▸ **Supplied passage**:
Covid-19 and Productivity: Impact and Implications

The Covid-19 pandemic has exposed many of the structural factors of the UK’s poor productivity performance. While the exact timing of the productivity slowdown is contested, there is no doubt that UK productivity has been markedly lower in the years 2009-2019 compared with the period leading up to the global financial crash.

Pub. Date
17 February, 2022
Pub. Type
Covid-19 and Productivity

Key Findings

  • Large composition effects as lockdowns affected low productivity sectors more adversely within both manufacturing and services.
  • The furlough scheme kept the unemployment peak unusually low, potentially reducing unemployment path dependency and long-term scarring compared to previous crisis episodes. Without government intervention, a further 2.1 million jobs could have been lost and unemployment would have risen by about 6-7 per cent to about 10 per cent.
  • During the coronavirus crisis, productivity disparities between and within regions widened, while asset and income inequality increased.
  • Covid-19 and the associated lockdowns have been accompanied by a boom in firm creation in the UK, with the number of new business registrations 44 per cent higher in 2020 than in 2019.
  • New firms have initially below average productivity levels, but if new firms survive the early years and develop into high growth firms, they have a positive effect on overall productivity growth.
  • For the UK digital economy to succeed complementary investment in skills and intangible capital are required on the top of tangible investments in infrastructure and other forms of tangible capital.
  • Total learning losses in education could equate to lifetime earning losses of between £8,000 and £22,000 per pupil. The long-term effects of this missed learning will lead to an under-skilled workforce and reduce the country’s productivity.

Stored data entries
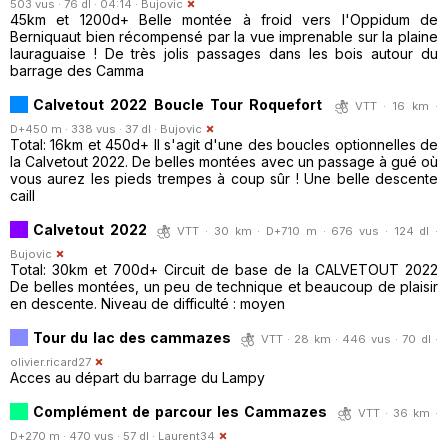
503 vus · 76 dl · 04:14 ·
Bujovic
45km et 1200d+ Belle montée à froid vers l'Oppidum de
Berniquaut bien récompensé par la vue imprenable sur la plaine
lauraguaise ! De très jolis passages dans les bois autour du
barrage des Camma
Calvetout 2022 Boucle Tour Roquefort
VTT · 16 km ·
D+450 m · 338 vus · 37 dl ·
Bujovic
Total: 16km et 450d+ Il s'agit d'une des boucles optionnelles de
la Calvetout 2022. De belles montées avec un passage à gué où
vous aurez les pieds trempes à coup sûr ! Une belle descente
caill
Calvetout 2022
VTT · 30 km · D+710 m · 676 vus · 124 dl ·
Bujovic
Total: 30km et 700d+ Circuit de base de la CALVETOUT 2022
De belles montées, un peu de technique et beaucoup de plaisir
en descente. Niveau de difficulté : moyen
Tour du lac des cammazes
VTT · 28 km · 446 vus · 70 dl ·
olivier.ricard27
Acces au départ du barrage du Lampy
Complément de parcour les Cammazes
VTT · 36 km ·
D+270 m · 470 vus · 57 dl ·
Laurent34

▸ **Exercise instructions**:
Retype the passage from the Covid-19 productivity summary, starting at "The Covid-19 pandemic" and ending at "global financial crash.".

▸ **Finished task**:
The Covid-19 pandemic has exposed many of the structural factors of the UK’s poor productivity performance. While the exact timing of the productivity slowdown is contested, there is no doubt that UK productivity has been markedly lower in the years 2009-2019 compared with the period leading up to the global financial crash.